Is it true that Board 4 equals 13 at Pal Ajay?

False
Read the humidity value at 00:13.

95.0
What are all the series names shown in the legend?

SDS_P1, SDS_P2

...

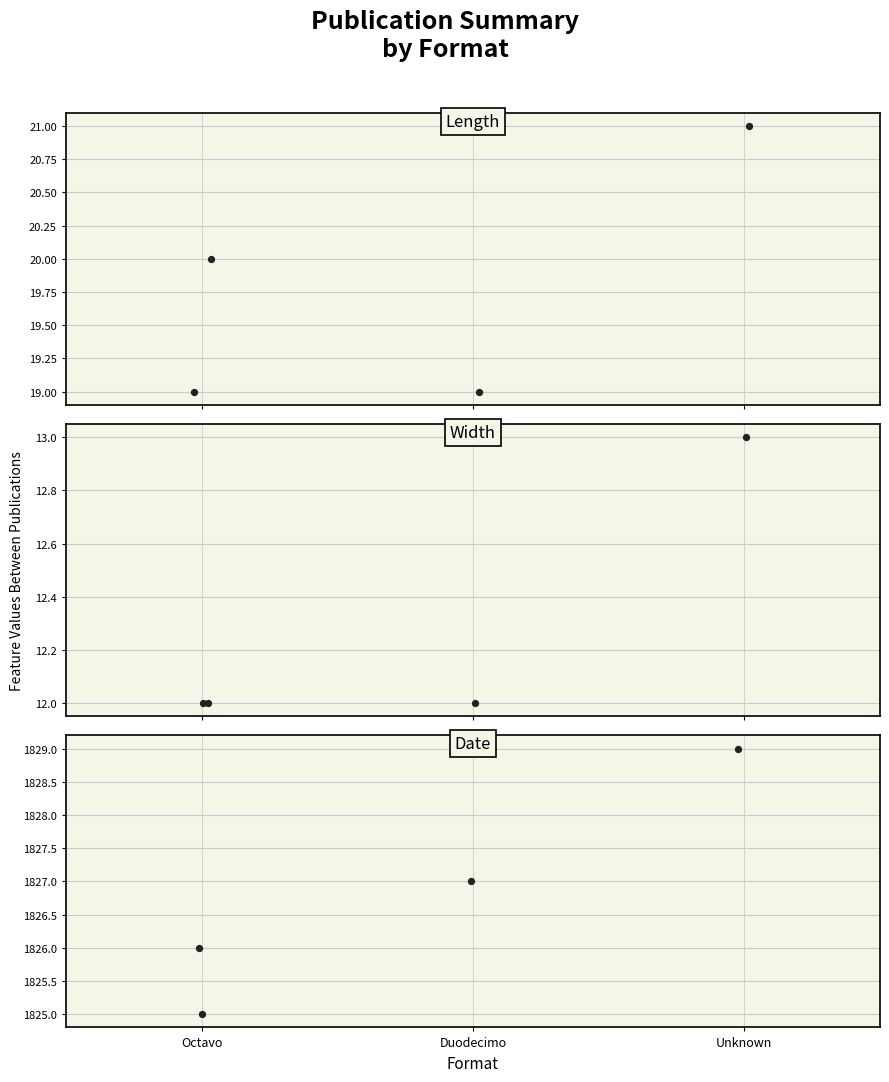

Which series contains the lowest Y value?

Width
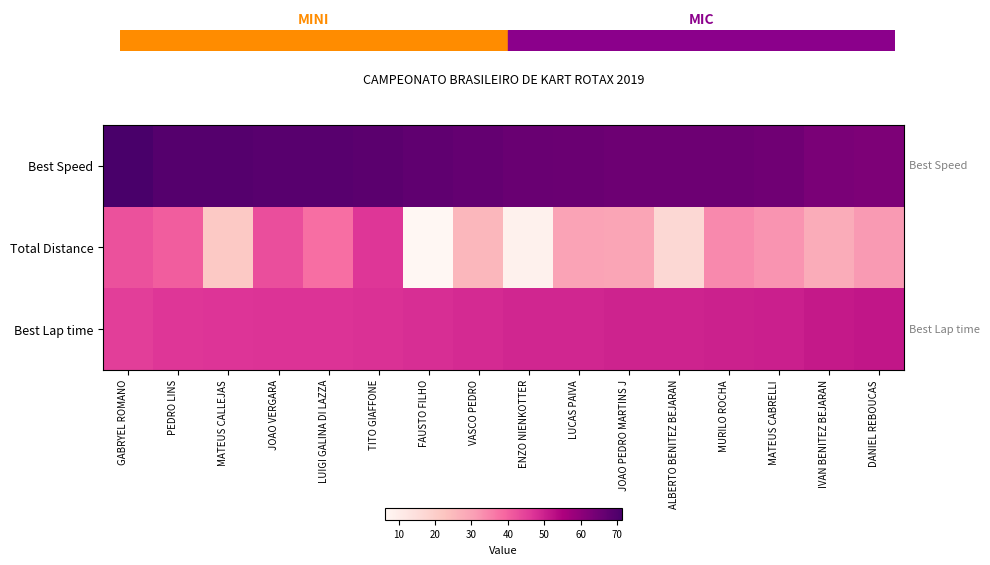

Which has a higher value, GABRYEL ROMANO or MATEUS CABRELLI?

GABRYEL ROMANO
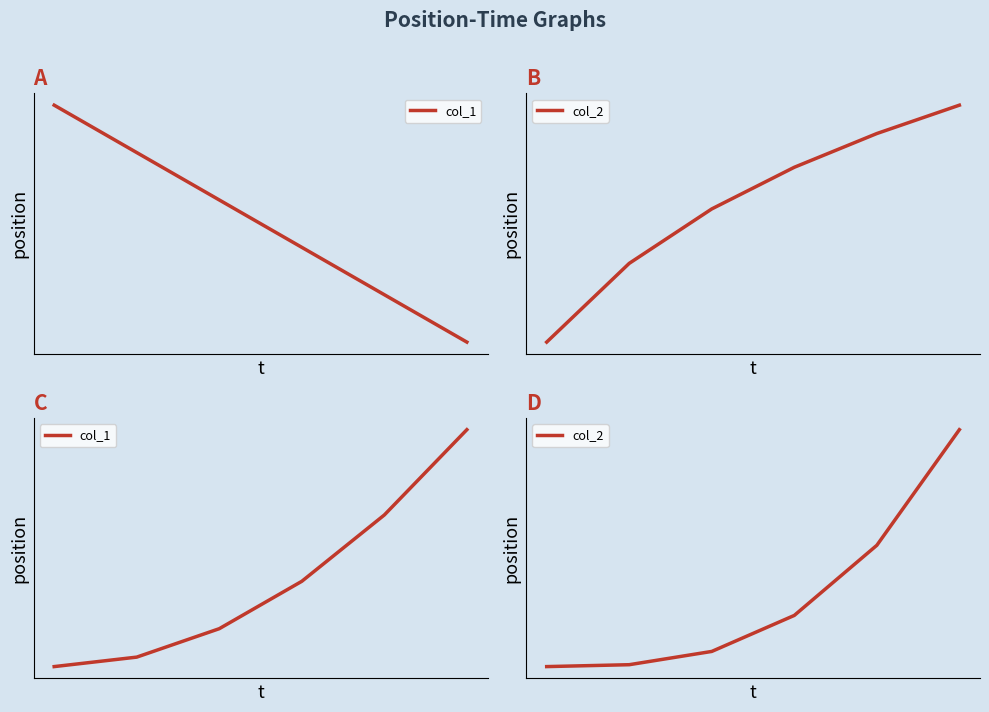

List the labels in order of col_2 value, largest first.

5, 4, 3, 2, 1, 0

BRIEF: Put the records from the line with "Is it true that" up to and including the line with "What are all" into a Markdown table with the columns Row and Line. Number each line and leave out the blank ones.

REPLY TO THE EXERCISE:
| Row | Line |
|---|---|
| 1 | Is it true that Board 4 equals 13 at Pal Ajay? |
| 2 | False |
| 3 | Read the humidity value at 00:13. |
| 4 | 95.0 |
| 5 | What are all the series names shown in the legend? |